__Consigne__: Mets à jour le passage du texte sur les biomes marins qui commence par « La savane est » et s'arrête après « de la Terre ! » en remplaçant « taïga » par « steppe ».

__Extrait du texte__:
UNE CARTE MONDIALE DE LA VÉGÉTATION MARINE
Les scientifiques ont bien défini les différents biomes terrestres : toundra, forêt tropicale, prairie, etc. Pourquoi ne pas faire de même sous l’eau ?
Pour la première fois, des chercheurs définissent les différents biomes marins.
Quand je parle d’une girafe, où l’imaginez-vous ? » questionnait Dinusha Rasanjalee Jayathilake, lors d’une présentation à la Conférence mondiale sur la biodiversité marine, tenue en mai 2018 à Montréal. « Dans la savane, n’est-ce pas ? C’est que les animaux sont étroitement liés à leur biome », soulignait cette étudiante au doctorat à l’université d’Auckland, en Nouvelle-Zélande.
La savane est l’un des sept principaux biomes terrestres (avec la toundra, la taïga, la forêt tempérée, la prairie tempérée, la forêt tropicale et le désert). Dans ces zones, le climat favorise une végétation particulière, ce qui permet à certains animaux d’y vivre, comme la girafe dans sa savane. Les scientifiques ont bien caractérisé ces habitats... du moins, sur les continents.
Car les biomes marins, eux, n’ont jamais été complètement cartographiés (pas plus que les biomes d’eau douce, en passant). Ils représentent pourtant plus de 70 % de la surface de la Terre !

Entrées enregistrées:
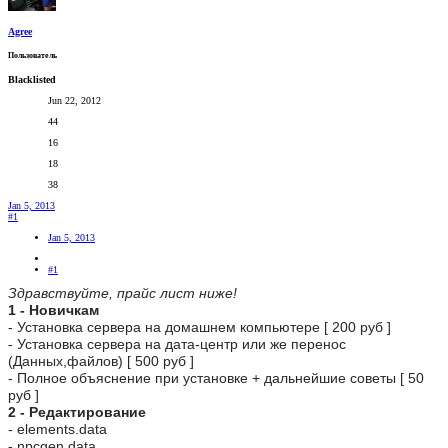
Agree
Пользователь
Blacklisted
Jun 22, 2012
44
16
18
38
Jan 5, 2013
#1
Jan 5, 2013
#1
Здравствуйте, прайс лист ниже!
1 - Новичкам
- Установка сервера на домашнем компьютере [ 200 руб ]
- Установка сервера на дата-центр или же перенос
(Данных,файлов) [ 500 руб ]
- Полное объяснение при установке + дальнейшие советы [ 50
руб ]
2 - Редактирование
- elements.data
- npcgen.data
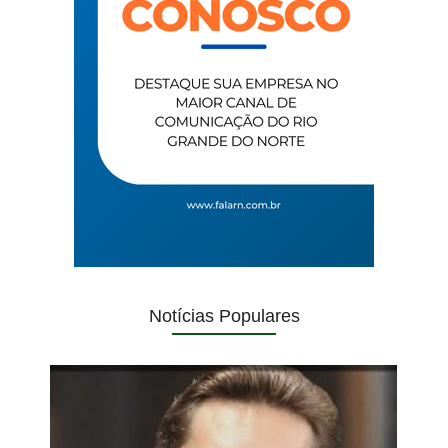
Notícias Populares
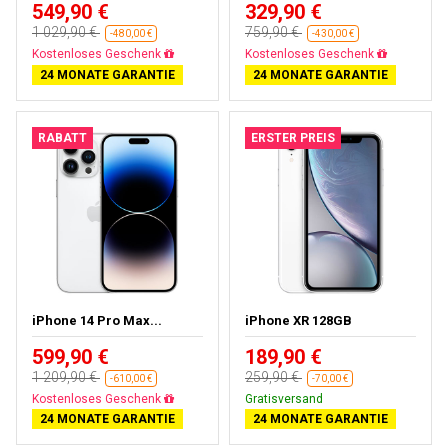
549,90 €
329,90 €
1 029,90 €
759,90 €
-480,00 €
-430,00 €
Gratisversand
Gratisversand
24 MONATE GARANTIE
24 MONATE GARANTIE
RABATT
ERSTER PREIS
iPhone 14 Pro Max...
iPhone XR 128GB
599,90 €
189,90 €
1 209,90 €
259,90 €
-610,00 €
-70,00 €
Gratisversand
Gratisversand
24 MONATE GARANTIE
24 MONATE GARANTIE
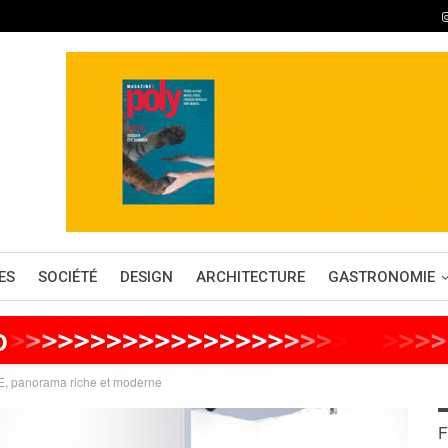
ES
SOCIÉTÉ
DESIGN
ARCHITECTURE
GASTRONOMIE
o
>
>
>
>
>
>
>
>
>
>
>
>
>
>
>
>
>
>
>
>
>
>
>
>
>
>
E, panorama riche et moderne
F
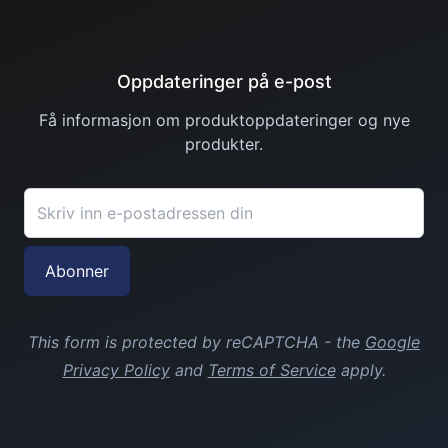
Oppdateringer på e-post
Få informasjon om produktoppdateringer og nye
produkter.
E-postadresse
Abonner
This form is protected by reCAPTCHA - the
Google
Privacy Policy
and
Terms of Service
apply.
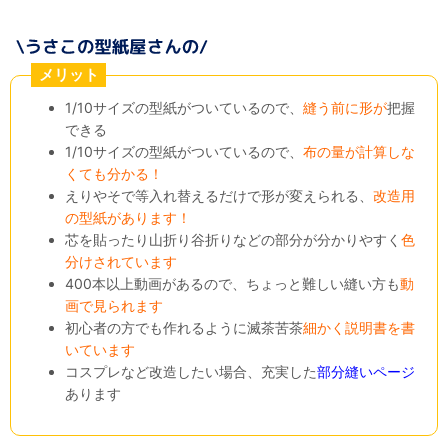
メリット
1/10サイズの型紙がついているので、
縫う前に形が
把握
できる
1/10サイズの型紙がついているので、
布の量が計算しな
くても分かる！
えりやそで等入れ替えるだけで形が変えられる、
改造用
の型紙があります！
芯を貼ったり山折り谷折りなどの部分が分かりやすく
色
分けされています
400本以上動画があるので、ちょっと難しい縫い方も
動
画で見られます
初心者の方でも作れるように滅茶苦茶
細かく説明書を書
いています
コスプレなど改造したい場合、充実した
部分縫いページ
あります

__Corrigé__:
La savane est l’un des sept principaux biomes terrestres (avec la toundra, la steppe, la forêt tempérée, la prairie tempérée, la forêt tropicale et le désert). Dans ces zones, le climat favorise une végétation particulière, ce qui permet à certains animaux d’y vivre, comme la girafe dans sa savane. Les scientifiques ont bien caractérisé ces habitats... du moins, sur les continents.
Car les biomes marins, eux, n’ont jamais été complètement cartographiés (pas plus que les biomes d’eau douce, en passant). Ils représentent pourtant plus de 70 % de la surface de la Terre !